### About this exercise:
The answer should consist of each line below that contains the word "must".

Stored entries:

□ □ □

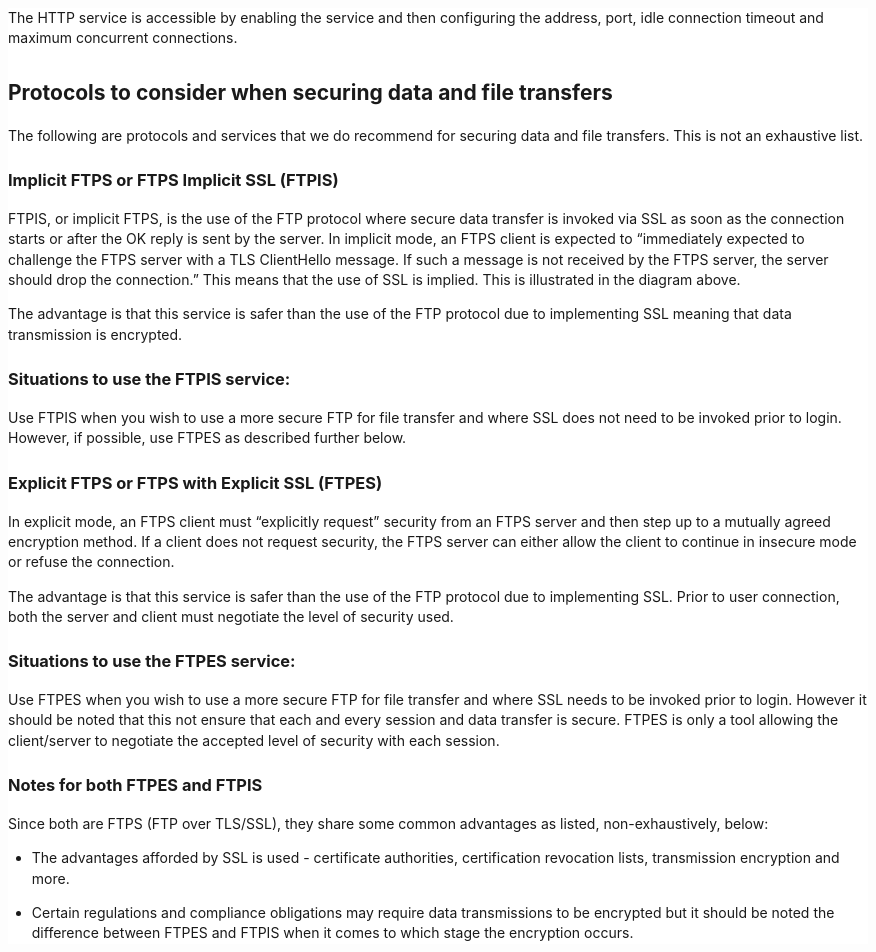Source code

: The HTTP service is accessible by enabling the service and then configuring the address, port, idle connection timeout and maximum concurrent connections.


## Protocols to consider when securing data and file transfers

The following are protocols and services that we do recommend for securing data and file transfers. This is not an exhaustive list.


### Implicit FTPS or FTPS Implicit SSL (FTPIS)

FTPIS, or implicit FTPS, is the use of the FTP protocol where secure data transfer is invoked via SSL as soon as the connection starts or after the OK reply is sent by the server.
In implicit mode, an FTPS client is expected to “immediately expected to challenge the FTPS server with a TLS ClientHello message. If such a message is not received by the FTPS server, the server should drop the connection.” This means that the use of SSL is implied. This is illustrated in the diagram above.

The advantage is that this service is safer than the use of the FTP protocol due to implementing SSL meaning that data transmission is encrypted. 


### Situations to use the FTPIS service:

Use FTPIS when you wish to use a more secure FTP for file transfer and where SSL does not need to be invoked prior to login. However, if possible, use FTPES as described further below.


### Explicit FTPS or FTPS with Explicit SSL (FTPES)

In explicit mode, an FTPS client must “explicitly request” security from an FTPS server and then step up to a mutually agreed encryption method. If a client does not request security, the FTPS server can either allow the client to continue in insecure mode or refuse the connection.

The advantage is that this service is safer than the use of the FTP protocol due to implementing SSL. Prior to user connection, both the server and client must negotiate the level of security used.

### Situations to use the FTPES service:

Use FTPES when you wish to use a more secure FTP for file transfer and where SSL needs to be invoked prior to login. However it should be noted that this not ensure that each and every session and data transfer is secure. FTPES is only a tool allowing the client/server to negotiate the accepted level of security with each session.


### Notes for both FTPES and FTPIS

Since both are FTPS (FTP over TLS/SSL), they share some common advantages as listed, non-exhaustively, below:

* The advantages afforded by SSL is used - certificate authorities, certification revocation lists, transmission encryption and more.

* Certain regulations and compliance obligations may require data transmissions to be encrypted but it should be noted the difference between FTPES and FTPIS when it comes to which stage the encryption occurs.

□ □ □

### Answer box:
In explicit mode, an FTPS client must “explicitly request” security from an FTPS server and then step up to a mutually agreed encryption method. If a client does not request security, the FTPS server can either allow the client to continue in insecure mode or refuse the connection.
The advantage is that this service is safer than the use of the FTP protocol due to implementing SSL. Prior to user connection, both the server and client must negotiate the level of security used.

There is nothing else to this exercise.